EXTRAIT DU DOCUMENT
◆ ◆ ◆ ◆ ◆ ◆ ◆

Il ne faut pas "cuisiner" longtemps Jean-Pierre Le Dantec pour qu’il avoue. Georges Guingouin, ce Héros autour duquel s’organise son livre, a beau ressortir des registres de l’exemplaire et de l’admirable, c’est pour lui plus que cela encore. C’est son père. Une version limousine plus que bretonne, mais à cela près identique, d’instituteur rural, communiste, FTP (Franc-Tireur et partisan). Chassez l’écriture de soi, elle revient au galop. Et comme Le Dantec "croit plus aux effets de vérité qu’aux biographies", son livre sera un roman.

◆ ◆ ◆ ◆ ◆ ◆ ◆

COMPLÉTEZ CE QUI SUIT
A: D'après l'extrait sur le livre de Le Dantec, quelle forme prendra ce livre ?
B: Mettez à jour l'extrait sur le livre de Le Dantec en le recopiant à partir des mots "Il ne faut pas" et jusqu'aux mots "sera un roman." inclus, où "rural" devient "de campagne".

◆ ◆ ◆ ◆ ◆ ◆ ◆

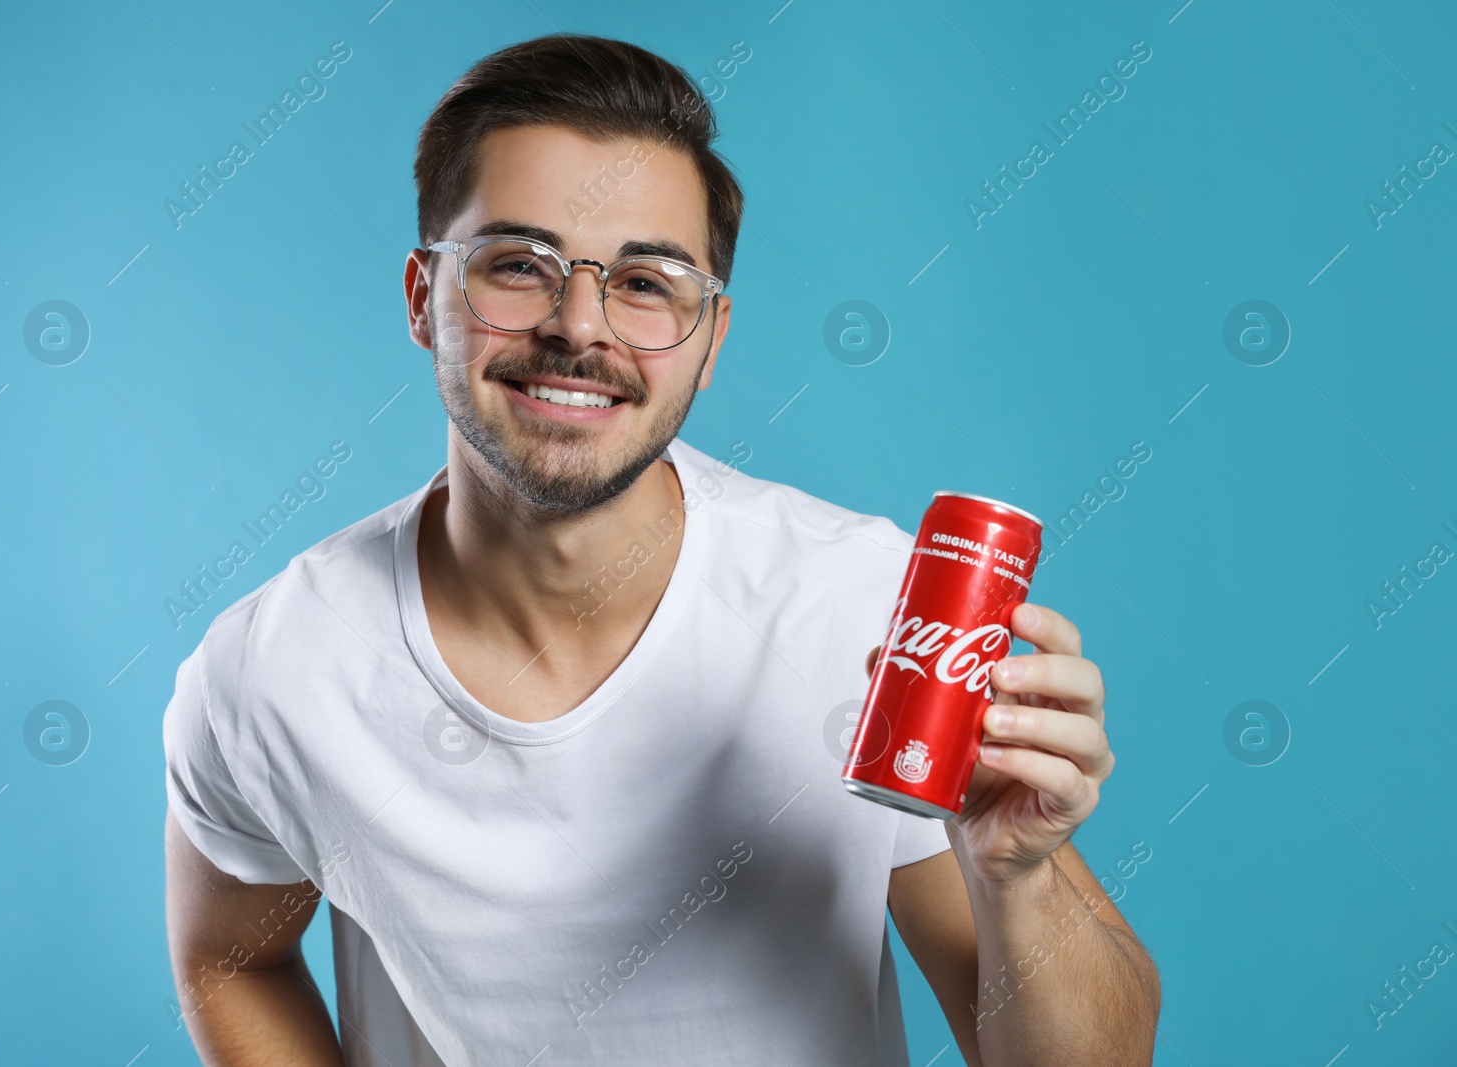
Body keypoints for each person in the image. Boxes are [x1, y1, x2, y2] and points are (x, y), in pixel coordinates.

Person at [162, 33, 1161, 1066]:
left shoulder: (863, 612)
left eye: (647, 282)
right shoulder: (273, 667)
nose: (580, 326)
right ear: (423, 297)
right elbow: (229, 957)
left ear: (711, 338)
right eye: (518, 266)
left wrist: (1021, 877)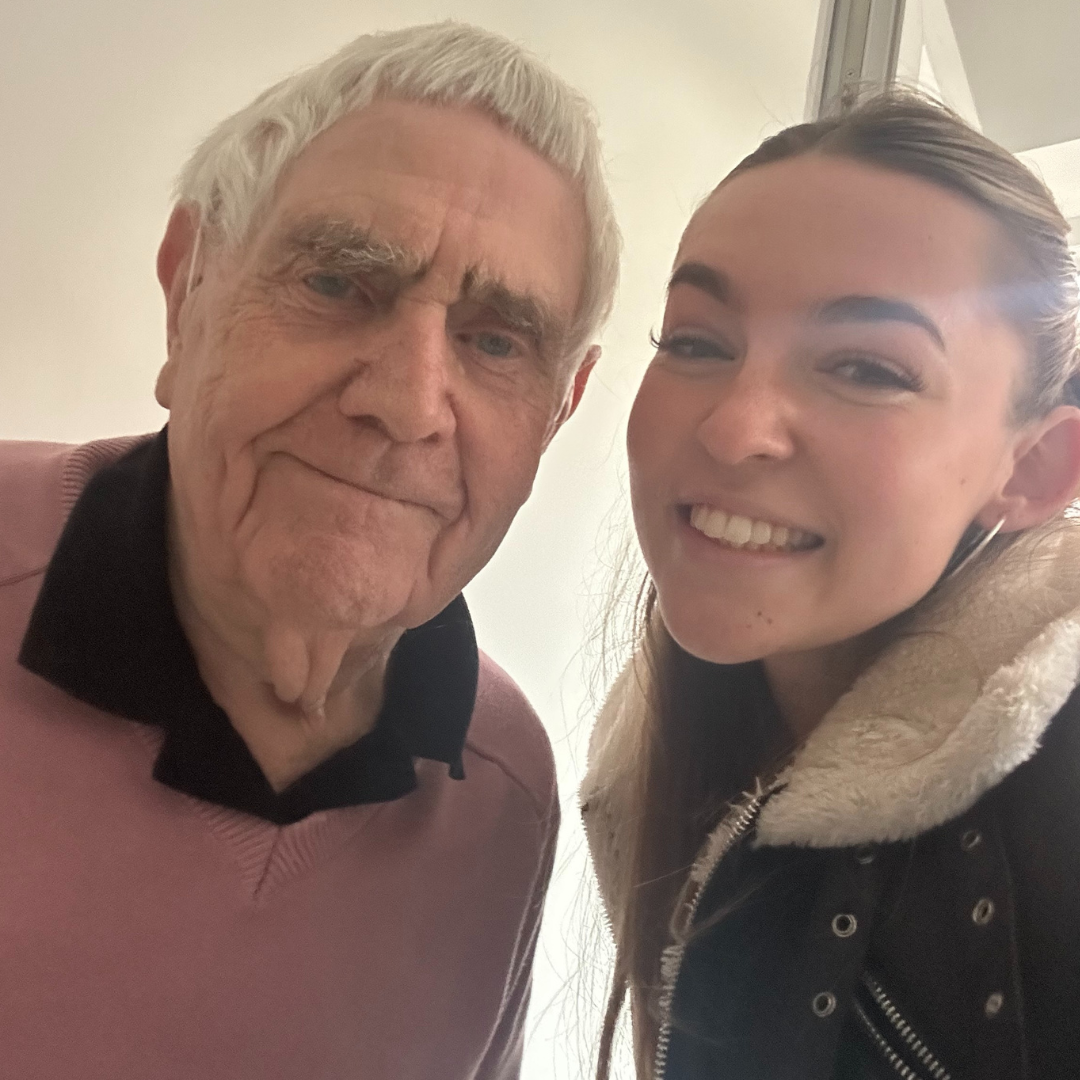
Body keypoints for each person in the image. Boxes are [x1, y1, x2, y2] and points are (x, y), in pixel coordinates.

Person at [0, 22, 618, 1080]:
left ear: (557, 415)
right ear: (186, 289)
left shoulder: (507, 786)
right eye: (338, 283)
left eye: (496, 341)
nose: (407, 403)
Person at [582, 91, 1080, 1080]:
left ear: (1031, 472)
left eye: (864, 367)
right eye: (697, 340)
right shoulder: (652, 768)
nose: (732, 428)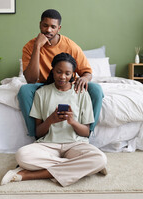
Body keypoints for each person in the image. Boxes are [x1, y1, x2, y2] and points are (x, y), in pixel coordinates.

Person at [1, 53, 107, 187]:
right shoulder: (41, 93)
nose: (63, 77)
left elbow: (86, 132)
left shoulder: (81, 93)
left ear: (73, 74)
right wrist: (51, 120)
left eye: (68, 73)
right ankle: (85, 167)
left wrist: (72, 121)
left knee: (101, 158)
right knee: (22, 155)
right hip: (48, 145)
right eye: (59, 72)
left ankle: (28, 175)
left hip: (75, 144)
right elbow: (39, 133)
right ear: (52, 71)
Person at [18, 9, 104, 137]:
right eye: (45, 25)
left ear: (59, 28)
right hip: (43, 84)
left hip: (68, 84)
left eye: (53, 27)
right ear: (40, 24)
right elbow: (31, 80)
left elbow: (87, 72)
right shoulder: (29, 47)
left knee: (96, 89)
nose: (48, 30)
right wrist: (37, 46)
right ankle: (36, 135)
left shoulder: (71, 46)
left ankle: (87, 133)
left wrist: (85, 79)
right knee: (24, 91)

◆ ◆ ◆ ◆ ◆ ◆ ◆

RÉPONSES DANS L'ORDRE
A: Son livre sera un roman.

B:
Il ne faut pas "cuisiner" longtemps Jean-Pierre Le Dantec pour qu’il avoue. Georges Guingouin, ce Héros autour duquel s’organise son livre, a beau ressortir des registres de l’exemplaire et de l’admirable, c’est pour lui plus que cela encore. C’est son père. Une version limousine plus que bretonne, mais à cela près identique, d’instituteur de campagne, communiste, FTP (Franc-Tireur et partisan). Chassez l’écriture de soi, elle revient au galop. Et comme Le Dantec "croit plus aux effets de vérité qu’aux biographies", son livre sera un roman.